ConsoleLogPrintf(" Symbolic link points to: %s\n", linkname);
}
}
...shows us that /dev/stdin is a link that points to /proc/self/fd/0
Using stat() instead to follow the symlink will give us:
Code:
File stat info for /dev/stdin:
Device Id: 15
Inode: 1601
Mode: 24992, block device
Permissions: 640
Hard links: 1
UID/GID: 0/6
Rdev: 2113
Size: 640132383744
Block size: 4096
Blocks: 0
Sector size: 512
Sectors: 1250258562
Readahead: 256
Atime: Fri Aug 6 23:13:46 2010
Mtime: Tue Jul 13 21:24:10 2010
Ctime: Tue Jul 13 21:24:18 2010
Stat status: 0, (Success)
Aha! Inode is 1601, which we recognize as the disk partition we redirected to stdin above.
So this method seems to work pretty well. But it doesn't feel like a robust method, since it has lots of dependencies that need to be carefully checked for.
The questions i stand with:
- Is there a better way to do this?
- What about portability?
- Is there a better way of getting the file name of the redirected file, (respecting the fact that there may not always exist such a thing as a file name for a redirection pipe).
- Should i work with inodes instead, and then take a completely different approach when porting to non-unix platforms?
- Why isn't there a system call like get_filename(stdin); ?
If you have any input on this, or some questions, then please don't hesitate to post in this thread.

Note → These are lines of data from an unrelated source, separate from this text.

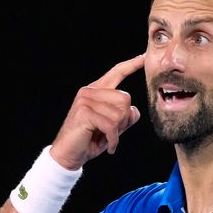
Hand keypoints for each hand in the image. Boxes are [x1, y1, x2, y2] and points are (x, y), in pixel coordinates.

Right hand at [49, 54, 143, 169]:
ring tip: (107, 138)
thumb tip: (134, 110)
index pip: (117, 72)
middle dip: (124, 120)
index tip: (144, 57)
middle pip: (125, 99)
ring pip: (119, 114)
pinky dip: (113, 139)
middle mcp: (90, 92)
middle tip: (113, 132)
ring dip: (117, 131)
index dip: (132, 65)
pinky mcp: (84, 112)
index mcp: (96, 91)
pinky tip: (108, 146)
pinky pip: (111, 125)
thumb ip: (125, 117)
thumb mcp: (113, 127)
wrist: (69, 156)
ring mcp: (85, 100)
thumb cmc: (90, 140)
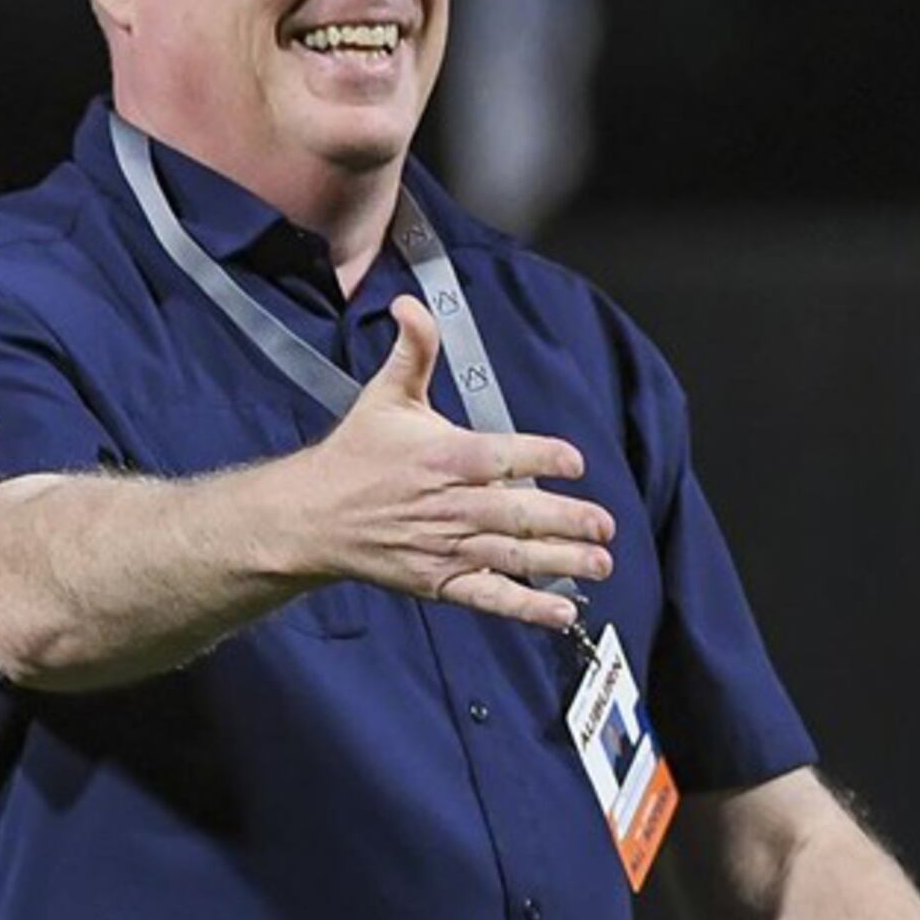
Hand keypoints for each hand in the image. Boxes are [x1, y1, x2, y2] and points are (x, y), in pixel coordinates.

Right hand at [272, 295, 614, 630]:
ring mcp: (447, 546)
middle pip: (517, 513)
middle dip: (566, 519)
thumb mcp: (385, 396)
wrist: (314, 517)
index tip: (575, 461)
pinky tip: (562, 614)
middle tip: (604, 524)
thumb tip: (410, 306)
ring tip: (600, 562)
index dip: (542, 456)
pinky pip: (489, 597)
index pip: (502, 455)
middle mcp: (450, 504)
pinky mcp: (440, 581)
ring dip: (561, 561)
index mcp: (444, 456)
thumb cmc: (357, 455)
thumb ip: (412, 351)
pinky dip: (526, 608)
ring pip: (512, 555)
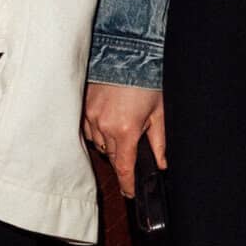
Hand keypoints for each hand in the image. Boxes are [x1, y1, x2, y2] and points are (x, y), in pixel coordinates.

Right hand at [83, 80, 166, 199]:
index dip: (127, 184)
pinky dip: (98, 129)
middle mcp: (104, 126)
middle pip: (111, 156)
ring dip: (110, 142)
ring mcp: (91, 116)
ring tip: (123, 126)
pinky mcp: (83, 106)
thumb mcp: (160, 113)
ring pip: (99, 143)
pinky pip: (89, 128)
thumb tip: (162, 165)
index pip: (124, 168)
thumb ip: (160, 143)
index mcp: (126, 130)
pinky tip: (109, 118)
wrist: (128, 53)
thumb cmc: (147, 80)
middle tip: (133, 145)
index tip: (130, 193)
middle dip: (122, 157)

To add some offtopic to the thread - Here is a performance tip: When doing data shuffling on streams one should avoid just using some arbitrary record length, (like 512 bytes). Use stat() to get the recommended block size in stat.st_blksize and use copy buffers of that size to get optimal throughput in your programs.